### Data provided

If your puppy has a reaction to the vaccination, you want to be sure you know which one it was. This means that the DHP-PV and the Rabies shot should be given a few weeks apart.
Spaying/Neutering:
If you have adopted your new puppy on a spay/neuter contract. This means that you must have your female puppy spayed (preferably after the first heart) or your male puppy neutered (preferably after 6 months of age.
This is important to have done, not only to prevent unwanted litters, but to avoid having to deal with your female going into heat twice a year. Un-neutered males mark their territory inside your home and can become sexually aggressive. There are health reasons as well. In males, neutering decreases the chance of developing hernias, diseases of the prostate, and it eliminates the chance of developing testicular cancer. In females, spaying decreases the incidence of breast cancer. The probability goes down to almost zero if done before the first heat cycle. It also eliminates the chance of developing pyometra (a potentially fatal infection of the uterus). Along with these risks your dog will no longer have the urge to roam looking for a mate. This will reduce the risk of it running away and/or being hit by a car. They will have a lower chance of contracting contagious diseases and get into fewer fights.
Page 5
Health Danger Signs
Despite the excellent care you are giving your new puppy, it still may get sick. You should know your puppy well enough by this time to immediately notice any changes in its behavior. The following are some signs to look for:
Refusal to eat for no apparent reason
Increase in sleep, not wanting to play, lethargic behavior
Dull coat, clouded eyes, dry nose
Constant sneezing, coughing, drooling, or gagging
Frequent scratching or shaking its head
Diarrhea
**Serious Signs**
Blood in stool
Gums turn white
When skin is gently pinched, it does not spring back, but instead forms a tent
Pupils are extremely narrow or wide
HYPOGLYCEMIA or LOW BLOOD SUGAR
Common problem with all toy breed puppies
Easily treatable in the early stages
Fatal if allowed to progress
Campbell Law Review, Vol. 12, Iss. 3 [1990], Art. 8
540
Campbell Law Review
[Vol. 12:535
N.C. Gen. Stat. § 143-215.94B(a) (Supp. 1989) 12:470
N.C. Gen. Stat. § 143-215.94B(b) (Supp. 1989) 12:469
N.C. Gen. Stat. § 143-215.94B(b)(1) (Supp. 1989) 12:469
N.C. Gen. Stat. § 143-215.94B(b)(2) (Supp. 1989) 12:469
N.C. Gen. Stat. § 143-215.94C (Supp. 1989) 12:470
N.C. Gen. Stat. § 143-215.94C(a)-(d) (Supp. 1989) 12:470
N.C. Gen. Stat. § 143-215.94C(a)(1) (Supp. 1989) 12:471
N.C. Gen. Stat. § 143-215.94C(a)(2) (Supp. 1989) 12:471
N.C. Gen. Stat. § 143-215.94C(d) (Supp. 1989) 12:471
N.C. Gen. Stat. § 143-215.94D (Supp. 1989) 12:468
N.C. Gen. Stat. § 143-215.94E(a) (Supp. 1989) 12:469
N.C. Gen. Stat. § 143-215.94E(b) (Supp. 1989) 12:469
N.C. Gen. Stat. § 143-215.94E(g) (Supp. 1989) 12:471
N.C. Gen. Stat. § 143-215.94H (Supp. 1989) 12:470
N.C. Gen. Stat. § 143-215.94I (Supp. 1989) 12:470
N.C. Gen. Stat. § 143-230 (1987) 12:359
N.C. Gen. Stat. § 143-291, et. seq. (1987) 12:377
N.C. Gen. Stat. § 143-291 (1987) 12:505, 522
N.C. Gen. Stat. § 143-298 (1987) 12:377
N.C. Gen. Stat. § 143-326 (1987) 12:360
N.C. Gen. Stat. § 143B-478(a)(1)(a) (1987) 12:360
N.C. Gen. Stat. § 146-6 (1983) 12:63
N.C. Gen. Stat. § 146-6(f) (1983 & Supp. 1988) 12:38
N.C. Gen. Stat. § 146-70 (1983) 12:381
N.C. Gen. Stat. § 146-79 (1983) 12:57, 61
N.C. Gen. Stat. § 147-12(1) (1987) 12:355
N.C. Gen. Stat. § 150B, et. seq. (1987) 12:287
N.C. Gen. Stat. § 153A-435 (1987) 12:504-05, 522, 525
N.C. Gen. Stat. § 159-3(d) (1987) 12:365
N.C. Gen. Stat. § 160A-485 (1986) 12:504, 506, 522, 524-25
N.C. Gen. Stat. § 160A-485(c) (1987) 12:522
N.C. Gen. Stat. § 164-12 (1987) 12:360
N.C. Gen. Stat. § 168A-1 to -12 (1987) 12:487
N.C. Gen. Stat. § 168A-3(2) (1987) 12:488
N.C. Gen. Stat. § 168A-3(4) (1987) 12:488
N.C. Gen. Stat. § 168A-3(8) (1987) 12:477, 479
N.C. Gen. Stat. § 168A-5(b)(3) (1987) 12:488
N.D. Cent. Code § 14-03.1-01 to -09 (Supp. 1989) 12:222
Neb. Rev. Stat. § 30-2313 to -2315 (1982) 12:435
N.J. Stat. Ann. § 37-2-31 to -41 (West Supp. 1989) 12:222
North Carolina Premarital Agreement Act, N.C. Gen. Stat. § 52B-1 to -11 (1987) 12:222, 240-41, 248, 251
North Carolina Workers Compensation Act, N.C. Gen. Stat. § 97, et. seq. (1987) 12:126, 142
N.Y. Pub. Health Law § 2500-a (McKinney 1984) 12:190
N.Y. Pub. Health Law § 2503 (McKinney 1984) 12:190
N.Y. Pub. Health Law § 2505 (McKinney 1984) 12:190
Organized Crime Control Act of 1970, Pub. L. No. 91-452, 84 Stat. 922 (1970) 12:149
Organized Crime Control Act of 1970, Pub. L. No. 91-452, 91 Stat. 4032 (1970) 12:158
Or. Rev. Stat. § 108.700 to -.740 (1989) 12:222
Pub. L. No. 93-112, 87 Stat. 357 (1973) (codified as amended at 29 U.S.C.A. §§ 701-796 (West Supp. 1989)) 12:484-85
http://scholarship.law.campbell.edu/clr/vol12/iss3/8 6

######

Copy out all the records exactly.

If your puppy has a reaction to the vaccination, you want to be sure you know which one it was. This means that the DHP-PV and the Rabies shot should be given a few weeks apart.
Spaying/Neutering:
If you have adopted your new puppy on a spay/neuter contract. This means that you must have your female puppy spayed (preferably after the first heart) or your male puppy neutered (preferably after 6 months of age.
This is important to have done, not only to prevent unwanted litters, but to avoid having to deal with your female going into heat twice a year. Un-neutered males mark their territory inside your home and can become sexually aggressive. There are health reasons as well. In males, neutering decreases the chance of developing hernias, diseases of the prostate, and it eliminates the chance of developing testicular cancer. In females, spaying decreases the incidence of breast cancer. The probability goes down to almost zero if done before the first heat cycle. It also eliminates the chance of developing pyometra (a potentially fatal infection of the uterus). Along with these risks your dog will no longer have the urge to roam looking for a mate. This will reduce the risk of it running away and/or being hit by a car. They will have a lower chance of contracting contagious diseases and get into fewer fights.
Page 5
Health Danger Signs
Despite the excellent care you are giving your new puppy, it still may get sick. You should know your puppy well enough by this time to immediately notice any changes in its behavior. The following are some signs to look for:
Refusal to eat for no apparent reason
Increase in sleep, not wanting to play, lethargic behavior
Dull coat, clouded eyes, dry nose
Constant sneezing, coughing, drooling, or gagging
Frequent scratching or shaking its head
Diarrhea
**Serious Signs**
Blood in stool
Gums turn white
When skin is gently pinched, it does not spring back, but instead forms a tent
Pupils are extremely narrow or wide
HYPOGLYCEMIA or LOW BLOOD SUGAR
Common problem with all toy breed puppies
Easily treatable in the early stages
Fatal if allowed to progress
Campbell Law Review, Vol. 12, Iss. 3 [1990], Art. 8
540
Campbell Law Review
[Vol. 12:535
N.C. Gen. Stat. § 143-215.94B(a) (Supp. 1989) 12:470
N.C. Gen. Stat. § 143-215.94B(b) (Supp. 1989) 12:469
N.C. Gen. Stat. § 143-215.94B(b)(1) (Supp. 1989) 12:469
N.C. Gen. Stat. § 143-215.94B(b)(2) (Supp. 1989) 12:469
N.C. Gen. Stat. § 143-215.94C (Supp. 1989) 12:470
N.C. Gen. Stat. § 143-215.94C(a)-(d) (Supp. 1989) 12:470
N.C. Gen. Stat. § 143-215.94C(a)(1) (Supp. 1989) 12:471
N.C. Gen. Stat. § 143-215.94C(a)(2) (Supp. 1989) 12:471
N.C. Gen. Stat. § 143-215.94C(d) (Supp. 1989) 12:471
N.C. Gen. Stat. § 143-215.94D (Supp. 1989) 12:468
N.C. Gen. Stat. § 143-215.94E(a) (Supp. 1989) 12:469
N.C. Gen. Stat. § 143-215.94E(b) (Supp. 1989) 12:469
N.C. Gen. Stat. § 143-215.94E(g) (Supp. 1989) 12:471
N.C. Gen. Stat. § 143-215.94H (Supp. 1989) 12:470
N.C. Gen. Stat. § 143-215.94I (Supp. 1989) 12:470
N.C. Gen. Stat. § 143-230 (1987) 12:359
N.C. Gen. Stat. § 143-291, et. seq. (1987) 12:377
N.C. Gen. Stat. § 143-291 (1987) 12:505, 522
N.C. Gen. Stat. § 143-298 (1987) 12:377
N.C. Gen. Stat. § 143-326 (1987) 12:360
N.C. Gen. Stat. § 143B-478(a)(1)(a) (1987) 12:360
N.C. Gen. Stat. § 146-6 (1983) 12:63
N.C. Gen. Stat. § 146-6(f) (1983 & Supp. 1988) 12:38
N.C. Gen. Stat. § 146-70 (1983) 12:381
N.C. Gen. Stat. § 146-79 (1983) 12:57, 61
N.C. Gen. Stat. § 147-12(1) (1987) 12:355
N.C. Gen. Stat. § 150B, et. seq. (1987) 12:287
N.C. Gen. Stat. § 153A-435 (1987) 12:504-05, 522, 525
N.C. Gen. Stat. § 159-3(d) (1987) 12:365
N.C. Gen. Stat. § 160A-485 (1986) 12:504, 506, 522, 524-25
N.C. Gen. Stat. § 160A-485(c) (1987) 12:522
N.C. Gen. Stat. § 164-12 (1987) 12:360
N.C. Gen. Stat. § 168A-1 to -12 (1987) 12:487
N.C. Gen. Stat. § 168A-3(2) (1987) 12:488
N.C. Gen. Stat. § 168A-3(4) (1987) 12:488
N.C. Gen. Stat. § 168A-3(8) (1987) 12:477, 479
N.C. Gen. Stat. § 168A-5(b)(3) (1987) 12:488
N.D. Cent. Code § 14-03.1-01 to -09 (Supp. 1989) 12:222
Neb. Rev. Stat. § 30-2313 to -2315 (1982) 12:435
N.J. Stat. Ann. § 37-2-31 to -41 (West Supp. 1989) 12:222
North Carolina Premarital Agreement Act, N.C. Gen. Stat. § 52B-1 to -11 (1987) 12:222, 240-41, 248, 251
North Carolina Workers Compensation Act, N.C. Gen. Stat. § 97, et. seq. (1987) 12:126, 142
N.Y. Pub. Health Law § 2500-a (McKinney 1984) 12:190
N.Y. Pub. Health Law § 2503 (McKinney 1984) 12:190
N.Y. Pub. Health Law § 2505 (McKinney 1984) 12:190
Organized Crime Control Act of 1970, Pub. L. No. 91-452, 84 Stat. 922 (1970) 12:149
Organized Crime Control Act of 1970, Pub. L. No. 91-452, 91 Stat. 4032 (1970) 12:158
Or. Rev. Stat. § 108.700 to -.740 (1989) 12:222
Pub. L. No. 93-112, 87 Stat. 357 (1973) (codified as amended at 29 U.S.C.A. §§ 701-796 (West Supp. 1989)) 12:484-85
http://scholarship.law.campbell.edu/clr/vol12/iss3/8 6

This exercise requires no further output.